La clase de párvulos
Cuando mi madre me llevó a apuntarme a la escuela mis hermanas ya estaban estudiando en este grupo escolar. Me tomó los datos una joven maestra llamada Pilar, que al poco tiempo cesó (se comentó que para ingresar en un convento) y fue sustituída por Doña Lola.
Después de hacer mi ficha, la maestra me pellizcó cariñosamente la mejilla al tiempo que me decía "otro Manolín, ¿eh?". No comprendía yo esta frase, porque nadie me llamaba Carlos Manuel en aquella edad, sino Carlitos. (Hoy, que peino canas, hay quien, cariñosamente, me sigue llamando Carlitos. Benditos sean aquellos que me aprecian). No quise quedarme ya en la clase, de lo que me arrepentí al volver a casa y pedía insistentemente a mi madre que volviera a llevarme, cosa que no logré porque ya regresaban mis hermanas.
El primer libro de estudio fue "Aros y Palos", un sistema de enseñanza de lectura, de dos tomos, original de un maestro local. No necesité más que el primero (ni eso), porque, tanto mis hermanas como yo, fuímos lectores muy precoces .
La escasez de material didáctico queda patente en la fotografía que conservo de aquella época. El alumno, sentado en un pupitre, sostiene entre sus manos un libro abierto; sobre la repisa del pupitre una pizarra con marco de madera, en la que figura escrito con letras de molde el lema "HONRA A TUS PADRES TODOS LOS DIAS DE LA VIDA"; el mapa de España, sirve de fondo al modelo. Foto clásica que, con pequeñas diferencias, todo estudiante de primaria tenía, y que yo conservo también de sexto grado; pero, la diferencia de esta foto de párvulos, es que el mapa está dibujado con tiza sobre un encerado, con la particularidad de que el punto que señala a Madrid, está situado al norte del río Duero.
La fotografía descrita, la conseguí mucho tiempo después, de mi tía Pili, que se la había adjudicado con una dedicatoria, al dorso, que dice: "Manuel Carlos Día 15-4-1945 Para mi tía Pily Fernández" dedicatoria hecha de su puño y letra.

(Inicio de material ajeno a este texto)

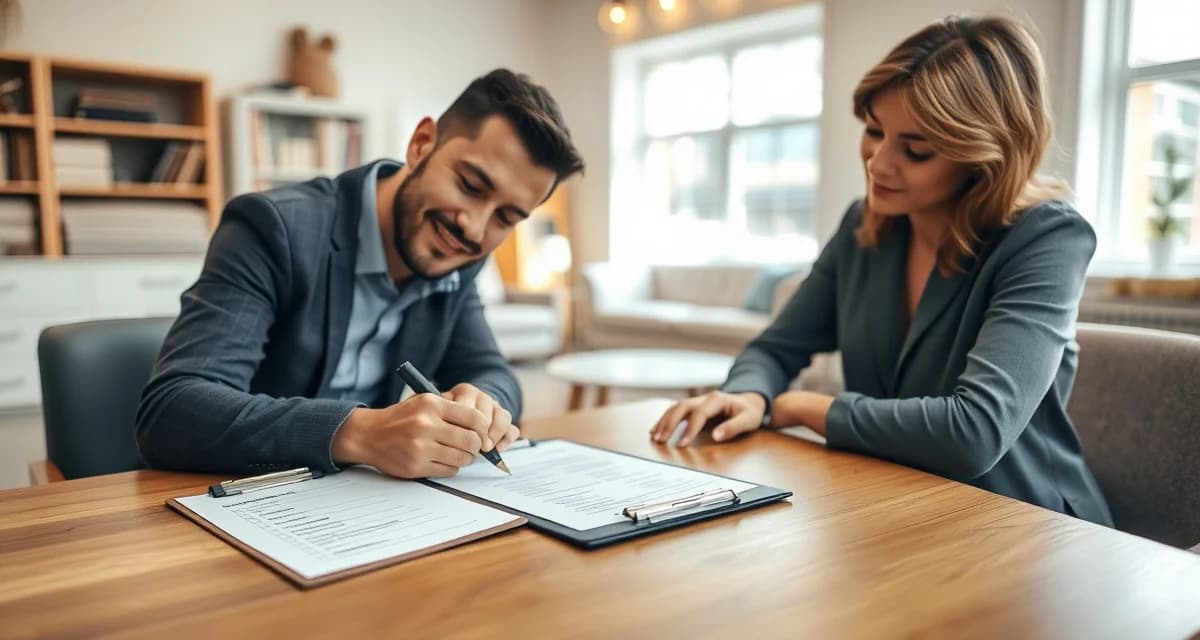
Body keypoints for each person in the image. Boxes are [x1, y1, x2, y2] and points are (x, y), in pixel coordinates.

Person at [650, 16, 1113, 525]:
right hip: (893, 499)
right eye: (874, 130)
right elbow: (776, 348)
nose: (878, 162)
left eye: (915, 150)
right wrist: (749, 394)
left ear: (985, 157)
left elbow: (974, 433)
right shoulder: (865, 226)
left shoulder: (1046, 238)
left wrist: (801, 408)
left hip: (1023, 523)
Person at [137, 69, 584, 479]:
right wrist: (361, 433)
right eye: (469, 186)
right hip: (228, 499)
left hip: (358, 513)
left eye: (506, 217)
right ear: (421, 144)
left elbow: (491, 371)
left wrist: (487, 404)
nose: (474, 227)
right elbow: (173, 411)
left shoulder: (461, 254)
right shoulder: (273, 228)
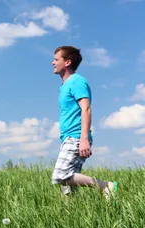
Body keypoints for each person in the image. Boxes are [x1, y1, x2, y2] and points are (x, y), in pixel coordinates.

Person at [51, 46, 118, 200]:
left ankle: (105, 186)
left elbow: (86, 109)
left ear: (67, 62)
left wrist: (84, 139)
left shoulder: (77, 82)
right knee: (68, 187)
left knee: (61, 175)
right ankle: (70, 217)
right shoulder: (64, 86)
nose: (52, 62)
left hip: (76, 137)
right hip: (68, 137)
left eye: (56, 59)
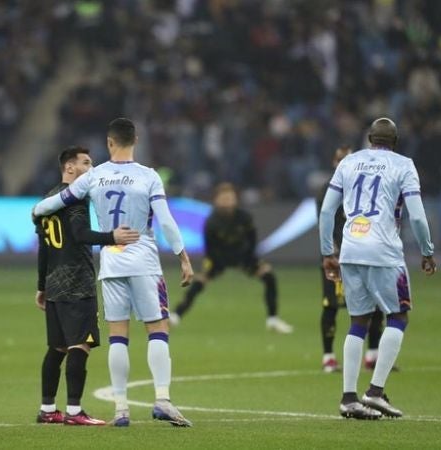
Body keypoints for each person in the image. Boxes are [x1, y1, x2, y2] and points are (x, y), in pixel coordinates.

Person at [33, 118, 195, 427]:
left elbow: (56, 202)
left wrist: (36, 211)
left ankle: (121, 408)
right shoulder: (149, 176)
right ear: (135, 141)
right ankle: (162, 399)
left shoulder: (95, 176)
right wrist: (183, 257)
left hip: (111, 263)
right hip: (144, 260)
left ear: (110, 143)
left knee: (118, 336)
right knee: (157, 329)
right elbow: (166, 220)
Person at [319, 118, 437, 420]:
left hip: (350, 249)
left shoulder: (348, 162)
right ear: (395, 141)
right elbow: (418, 218)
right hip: (384, 252)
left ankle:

La clase de párvulos era una amplia sala con grandes ventanales, tenía contiguo, con acceso desde el aula, un retrete que sólo era utilizado por estos alumnos. La maestra disponía de una, para mí, enorme mesa. Los alumnos y alumnas, estaban distribuídos en pequeñas mesas cuadradas, con sillas de madera. Los más altos, entre los que me incluía, siempre fuí buen mozo, estábamos instalados en cuatro pupitres al fondo de la sala. Había un niño Manolín, el de Viesques que era tan trasto que, en ocasiones, la maestra lo ataba con la silla a la pata de la mesa de ella y ni de esta forma conseguía que estuviera quieto. Hoy sería procesada por infligir malos tratos a la infancia. Nosotros, lo tomábamos a juerga.
Algunos niños, salían antes de la hora "porque tenían que llevar la comida a su padre, que estaba trabajando". En una ocasión yo caí en la tentación de salir antes de la hora y solicité permiso a la maestra con la excusa indicada. Permiso que me concedió, de forma absurda, ya que ella sabía que yo tenía hermanas mayores en la misma escuela. Regresé directamente a casa. Mi madre, que estaba lavando ropa, se sorprendió al verme llegar tan pronto y le expliqué que la maestra había tenido que marchar para comprar algunas cosas para la clase. Nunca piré[1] una clase. Me negué en alguna ocasión a asistir, pero para quedarme en casa, no para otras correrías.
Manolín, el de Viesques, citado anteriormente, era hijo de madre viuda, coincidimos algún tiempo después en la "Casa Infantil Covadonga", en Pola de Gordón (León), una institución de la Obra Social de la Caja de Ahorros de Asturias y de la Diputación Provincial. Allí ejercía yo de amanuense para varios niños, que no sabían escribir o leer, para la correspondencia con sus familias. Manolín trabajó después en el laboratorio de la Fábrica de Moreda y Gijón, de la Sociedad Industrial Santa Bárbara.
En "párvulos" estuve, supongo que hasta los seis años, porque tengo idea de haber permanecido allí durante dos años. Un buen día, Don Pedro, el director, estaba hablando a la puerta de la clase con la maestra y ésta me señaló con su dedo. Al día siguiente, me pasaron al primer grado.